The accident occurred late Monday while the helicopters were reinforcing ground troops pursuing the insurgents in the Liptako region, near the borders of Burkina Faso and Niger, the defence ministry said.

It brought to 41 the number of French troops killed in the region since they were first sent to Mali in 2013 and again highlighted the challenge for France of operating in a dangerous area the size of Western Europe.

Mali has been besieged by Islamic extremists carrying out deadly strikes against army outposts and other targets in recent weeks, a flare-up of violence despite years of efforts to stem the attacks.

A Tiger attack helicopter collided with a Cougar military transport helicopter while engaging the insurgents fleeing on motorbikes and in pick-up trucks.

Both aircraft crashed not far from each other, killing all on board, the ministry said.

One of the victims was the son of French Senator Jean-Marie Bockel, a centrist and former government minister who sits on the senate’s armed forces committee, the father confirmed to AFP.

“These 13 heroes had just one goal: To protect us. I bow my head in front of the pain of their families and comrades,” President Emmanuel Macron said on Twitter.
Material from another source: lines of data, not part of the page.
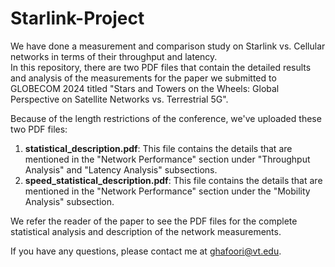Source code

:# Starlink-Project

We have done a measurement and comparison study on Starlink vs. Cellular networks in terms of their throughput and latency.  
In this repository, there are two PDF files that contain the detailed results and analysis of the measurements for the paper we submitted to GLOBECOM 2024 titled "Stars and Towers on the Wheels: Global Perspective on Satellite Networks vs. Terrestrial 5G".

Because of the length restrictions of the conference, we've uploaded these two PDF files: 

1. **statistical_description.pdf**: This file contains the details that are mentioned in the "Network Performance" section under "Throughput Analysis" and "Latency Analysis" subsections.
2. **speed_statistical_description.pdf**: This file contains the details that are mentioned in the "Network Performance" section under the "Mobility Analysis" subsection.

We refer the reader of the paper to see the PDF files for the complete statistical analysis and description of the network measurements.

If you have any questions, please contact me at [ghafoori@vt.edu](mailto:ghafoori@vt.edu).
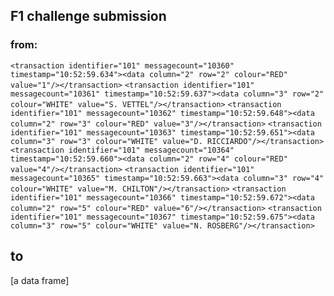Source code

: ## F1 challenge submission




### from:
`<transaction identifier="101" messagecount="10360" timestamp="10:52:59.634"><data column="2" row="2" colour="RED" value="1"/></transaction>`
`<transaction identifier="101" messagecount="10361" timestamp="10:52:59.637"><data column="3" row="2" colour="WHITE" value="S. VETTEL"/></transaction>`
`<transaction identifier="101" messagecount="10362" timestamp="10:52:59.648"><data column="2" row="3" colour="RED" value="3"/></transaction>`
`<transaction identifier="101" messagecount="10363" timestamp="10:52:59.651"><data column="3" row="3" colour="WHITE" value="D. RICCIARDO"/></transaction>`
`<transaction identifier="101" messagecount="10364" timestamp="10:52:59.660"><data column="2" row="4" colour="RED" value="4"/></transaction>`
`<transaction identifier="101" messagecount="10365" timestamp="10:52:59.663"><data column="3" row="4" colour="WHITE" value="M. CHILTON"/></transaction>`
`<transaction identifier="101" messagecount="10366" timestamp="10:52:59.672"><data column="2" row="5" colour="RED" value="6"/></transaction>`
`<transaction identifier="101" messagecount="10367" timestamp="10:52:59.675"><data column="3" row="5" colour="WHITE" value="N. ROSBERG"/></transaction>`


## to
[a data frame]
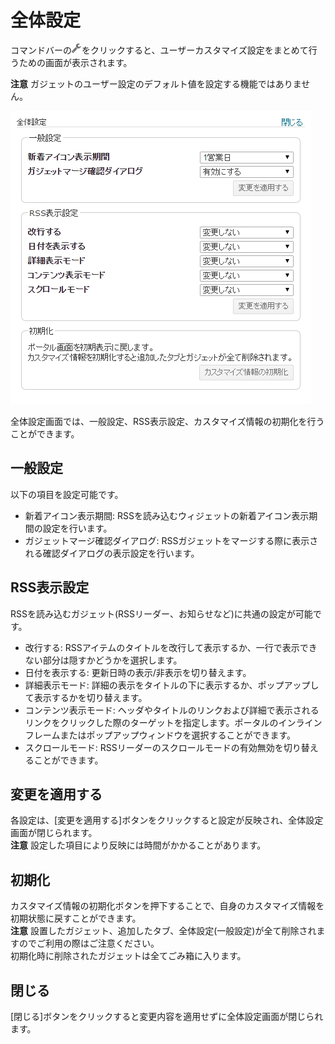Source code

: # 全体設定

コマンドバーの![全体設定アイコン][Properties icon]をクリックすると、ユーザーカスタマイズ設定をまとめて行うための画面が表示されます。

**注意** ガジェットのユーザー設定のデフォルト値を設定する機能ではありません。

![全体設定の画面][Global Settings]

全体設定画面では、一般設定、RSS表示設定、カスタマイズ情報の初期化を行うことができます。

## 一般設定

以下の項目を設定可能です。

* 新着アイコン表示期間: RSSを読み込むウィジェットの新着アイコン表示期間の設定を行います。
* ガジェットマージ確認ダイアログ: RSSガジェットをマージする際に表示される確認ダイアログの表示設定を行います。


## RSS表示設定

RSSを読み込むガジェット(RSSリーダー、お知らせなど)に共通の設定が可能です。

* 改行する: RSSアイテムのタイトルを改行して表示するか、一行で表示できない部分は隠すかどうかを選択します。
* 日付を表示する: 更新日時の表示/非表示を切り替えます。
* 詳細表示モード: 詳細の表示をタイトルの下に表示するか、ポップアップして表示するかを切り替えます。
* コンテンツ表示モード: ヘッダやタイトルのリンクおよび詳細で表示されるリンクをクリックした際のターゲットを指定します。ポータルのインラインフレームまたはポップアップウィンドウを選択することができます。
* スクロールモード: RSSリーダーのスクロールモードの有効無効を切り替えることができます。


## 変更を適用する

各設定は、[変更を適用する]ボタンをクリックすると設定が反映され、全体設定画面が閉じられます。  
**注意** 設定した項目により反映には時間がかかることがあります。


## 初期化

カスタマイズ情報の初期化ボタンを押下することで、自身のカスタマイズ情報を初期状態に戻すことができます。  
**注意** 設置したガジェット、追加したタブ、全体設定(一般設定)が全て削除されますのでご利用の際はご注意ください。  
初期化時に削除されたガジェットは全てごみ箱に入ります。


## 閉じる

[閉じる]ボタンをクリックすると変更内容を適用せずに全体設定画面が閉じられます。


[Properties icon]: ../../images/wrench.png "全体設定アイコン"
[Global Settings]: images/command-bar/global-settings.jpg "全体設定の画面"
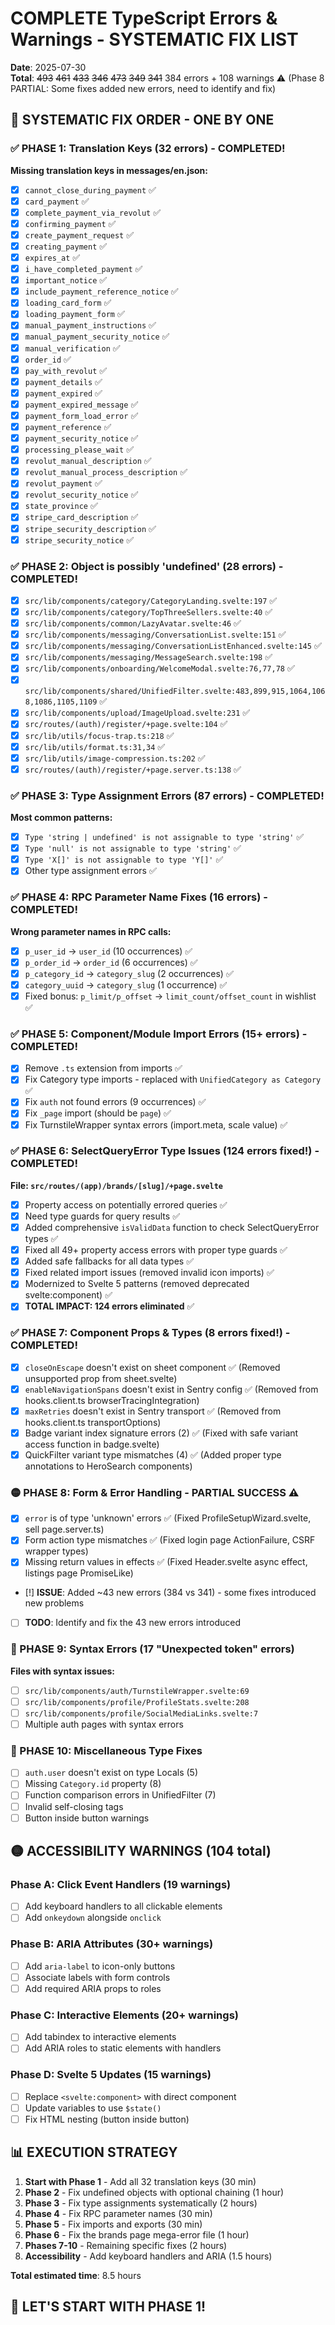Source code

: # COMPLETE TypeScript Errors & Warnings - SYSTEMATIC FIX LIST
**Date**: 2025-07-30  
**Total**: ~~493~~ ~~461~~ ~~433~~ ~~346~~ ~~473~~ ~~349~~ ~~341~~ 384 errors + 108 warnings ⚠️ (Phase 8 PARTIAL: Some fixes added new errors, need to identify and fix)

## 🎯 SYSTEMATIC FIX ORDER - ONE BY ONE

### ✅ PHASE 1: Translation Keys (32 errors) - COMPLETED! 
**Missing translation keys in messages/en.json:**
- [x] `cannot_close_during_payment` ✅
- [x] `card_payment` ✅
- [x] `complete_payment_via_revolut` ✅
- [x] `confirming_payment` ✅
- [x] `create_payment_request` ✅
- [x] `creating_payment` ✅
- [x] `expires_at` ✅
- [x] `i_have_completed_payment` ✅
- [x] `important_notice` ✅
- [x] `include_payment_reference_notice` ✅
- [x] `loading_card_form` ✅
- [x] `loading_payment_form` ✅
- [x] `manual_payment_instructions` ✅
- [x] `manual_payment_security_notice` ✅
- [x] `manual_verification` ✅
- [x] `order_id` ✅
- [x] `pay_with_revolut` ✅
- [x] `payment_details` ✅
- [x] `payment_expired` ✅
- [x] `payment_expired_message` ✅
- [x] `payment_form_load_error` ✅
- [x] `payment_reference` ✅
- [x] `payment_security_notice` ✅
- [x] `processing_please_wait` ✅
- [x] `revolut_manual_description` ✅
- [x] `revolut_manual_process_description` ✅
- [x] `revolut_payment` ✅
- [x] `revolut_security_notice` ✅
- [x] `state_province` ✅
- [x] `stripe_card_description` ✅
- [x] `stripe_security_description` ✅
- [x] `stripe_security_notice` ✅

### ✅ PHASE 2: Object is possibly 'undefined' (28 errors) - COMPLETED!
- [x] `src/lib/components/category/CategoryLanding.svelte:197` ✅
- [x] `src/lib/components/category/TopThreeSellers.svelte:40` ✅
- [x] `src/lib/components/common/LazyAvatar.svelte:46` ✅
- [x] `src/lib/components/messaging/ConversationList.svelte:151` ✅
- [x] `src/lib/components/messaging/ConversationListEnhanced.svelte:145` ✅
- [x] `src/lib/components/messaging/MessageSearch.svelte:198` ✅
- [x] `src/lib/components/onboarding/WelcomeModal.svelte:76,77,78` ✅
- [x] `src/lib/components/shared/UnifiedFilter.svelte:483,899,915,1064,1068,1086,1105,1109` ✅
- [x] `src/lib/components/upload/ImageUpload.svelte:231` ✅
- [x] `src/routes/(auth)/register/+page.svelte:104` ✅
- [x] `src/lib/utils/focus-trap.ts:218` ✅
- [x] `src/lib/utils/format.ts:31,34` ✅
- [x] `src/lib/utils/image-compression.ts:202` ✅
- [x] `src/routes/(auth)/register/+page.server.ts:138` ✅

### ✅ PHASE 3: Type Assignment Errors (87 errors) - COMPLETED!
**Most common patterns:**
- [x] `Type 'string | undefined' is not assignable to type 'string'` ✅
- [x] `Type 'null' is not assignable to type 'string'` ✅
- [x] `Type 'X[]' is not assignable to type 'Y[]'` ✅
- [x] Other type assignment errors ✅

### ✅ PHASE 4: RPC Parameter Name Fixes (16 errors) - COMPLETED!
**Wrong parameter names in RPC calls:**
- [x] `p_user_id` → `user_id` (10 occurrences) ✅
- [x] `p_order_id` → `order_id` (6 occurrences) ✅
- [x] `p_category_id` → `category_slug` (2 occurrences) ✅
- [x] `category_uuid` → `category_slug` (1 occurrence) ✅
- [x] Fixed bonus: `p_limit/p_offset` → `limit_count/offset_count` in wishlist ✅

### ✅ PHASE 5: Component/Module Import Errors (15+ errors) - COMPLETED!
- [x] Remove `.ts` extension from imports ✅
- [x] Fix Category type imports - replaced with `UnifiedCategory as Category` ✅
- [x] Fix `auth` not found errors (9 occurrences) ✅
- [x] Fix `_page` import (should be `page`) ✅
- [x] Fix TurnstileWrapper syntax errors (import.meta, scale value) ✅

### ✅ PHASE 6: SelectQueryError Type Issues (124 errors fixed!) - COMPLETED!
**File: `src/routes/(app)/brands/[slug]/+page.svelte`**
- [x] Property access on potentially errored queries ✅
- [x] Need type guards for query results ✅
- [x] Added comprehensive `isValidData` function to check SelectQueryError types ✅
- [x] Fixed all 49+ property access errors with proper type guards ✅
- [x] Added safe fallbacks for all data types ✅
- [x] Fixed related import issues (removed invalid icon imports) ✅
- [x] Modernized to Svelte 5 patterns (removed deprecated svelte:component) ✅
- [x] **TOTAL IMPACT: 124 errors eliminated** ✅

### ✅ PHASE 7: Component Props & Types (8 errors fixed!) - COMPLETED!
- [x] `closeOnEscape` doesn't exist on sheet component ✅ (Removed unsupported prop from sheet.svelte)
- [x] `enableNavigationSpans` doesn't exist in Sentry config ✅ (Removed from hooks.client.ts browserTracingIntegration)
- [x] `maxRetries` doesn't exist in Sentry transport ✅ (Removed from hooks.client.ts transportOptions)
- [x] Badge variant index signature errors (2) ✅ (Fixed with safe variant access function in badge.svelte)
- [x] QuickFilter variant type mismatches (4) ✅ (Added proper type annotations to HeroSearch components)

### 🟡 PHASE 8: Form & Error Handling - PARTIAL SUCCESS ⚠️
- [x] `error` is of type 'unknown' errors ✅ (Fixed ProfileSetupWizard.svelte, sell page.server.ts) 
- [x] Form action type mismatches ✅ (Fixed login page ActionFailure, CSRF wrapper types)
- [x] Missing return values in effects ✅ (Fixed Header.svelte async effect, listings page PromiseLike)
- [!] **ISSUE**: Added ~43 new errors (384 vs 341) - some fixes introduced new problems
- [ ] **TODO**: Identify and fix the 43 new errors introduced

### 🔴 PHASE 9: Syntax Errors (17 "Unexpected token" errors)
**Files with syntax issues:**
- [ ] `src/lib/components/auth/TurnstileWrapper.svelte:69`
- [ ] `src/lib/components/profile/ProfileStats.svelte:208`
- [ ] `src/lib/components/profile/SocialMediaLinks.svelte:7`
- [ ] Multiple auth pages with syntax errors

### 🔴 PHASE 10: Miscellaneous Type Fixes
- [ ] `auth.user` doesn't exist on type Locals (5)
- [ ] Missing `Category.id` property (8)
- [ ] Function comparison errors in UnifiedFilter (7)
- [ ] Invalid self-closing tags
- [ ] Button inside button warnings

## 🟡 ACCESSIBILITY WARNINGS (104 total)

### Phase A: Click Event Handlers (19 warnings)
- [ ] Add keyboard handlers to all clickable elements
- [ ] Add `onkeydown` alongside `onclick`

### Phase B: ARIA Attributes (30+ warnings)
- [ ] Add `aria-label` to icon-only buttons
- [ ] Associate labels with form controls
- [ ] Add required ARIA props to roles

### Phase C: Interactive Elements (20+ warnings)
- [ ] Add tabindex to interactive elements
- [ ] Add ARIA roles to static elements with handlers

### Phase D: Svelte 5 Updates (15 warnings)
- [ ] Replace `<svelte:component>` with direct component
- [ ] Update variables to use `$state()`
- [ ] Fix HTML nesting (button inside button)

## 📊 EXECUTION STRATEGY

1. **Start with Phase 1** - Add all 32 translation keys (30 min)
2. **Phase 2** - Fix undefined objects with optional chaining (1 hour)
3. **Phase 3** - Fix type assignments systematically (2 hours)
4. **Phase 4** - Fix RPC parameter names (30 min)
5. **Phase 5** - Fix imports and exports (30 min)
6. **Phase 6** - Fix the brands page mega-error file (1 hour)
7. **Phases 7-10** - Remaining specific fixes (2 hours)
8. **Accessibility** - Add keyboard handlers and ARIA (1.5 hours)

**Total estimated time**: 8.5 hours

## 🚀 LET'S START WITH PHASE 1!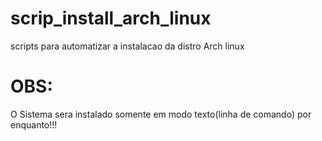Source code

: # scrip_install_arch_linux
scripts para automatizar a instalacao da distro Arch linux

# OBS:
O Sistema sera instalado somente em modo texto(linha de comando) por enquanto!!!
Mali’s President Ibrahim Boubacar Keita said the soldiers had died for Mali and all Sahel countries, as well as for France.

“The loss is heavy but the peoples of the Sahel share your bereavement,” he said in a letter to Macron.

Macron promised new measures “in the coming weeks” to bolster the fight against the Islamic insurgency in the Sahel, after receiving the presidents of Mali, Chad and Niger at the Elysee Palace.

France’s 4,500-member Barkhane force in Mali and four other West African countries is tasked with building up and training local security forces but also participates in operations against the insurgents.

Former president Francois Hollande, who took the decision to send troops to Mali in 2013 to drive back a sudden advance by Islamic insurgents, said “today France is in tears” for soldiers “who were fighting with courage against terrorism.”

Yet French officials acknowledge that local security forces remain woefully under-equipped and under-financed for shouldering the anti-jihadist fight despite years of French engagement.

Mali is just one of the countries in the Sahel region of Africa that have been caught in the eye of the jihadist storm since 2012, along with Niger, Burkina Faso, Niger and Chad.

Yet funding for their joint G5 Sahel force, which is supposed to take over from the Barkhane operation, has compounded training and equipment shortfalls.

Since January, more than 1,500 civilians have been killed in Mali and Burkina Faso, and more than one million people have been internally displaced across the five countries — more than twice the number of persons displaced in 2018, the UN said this month.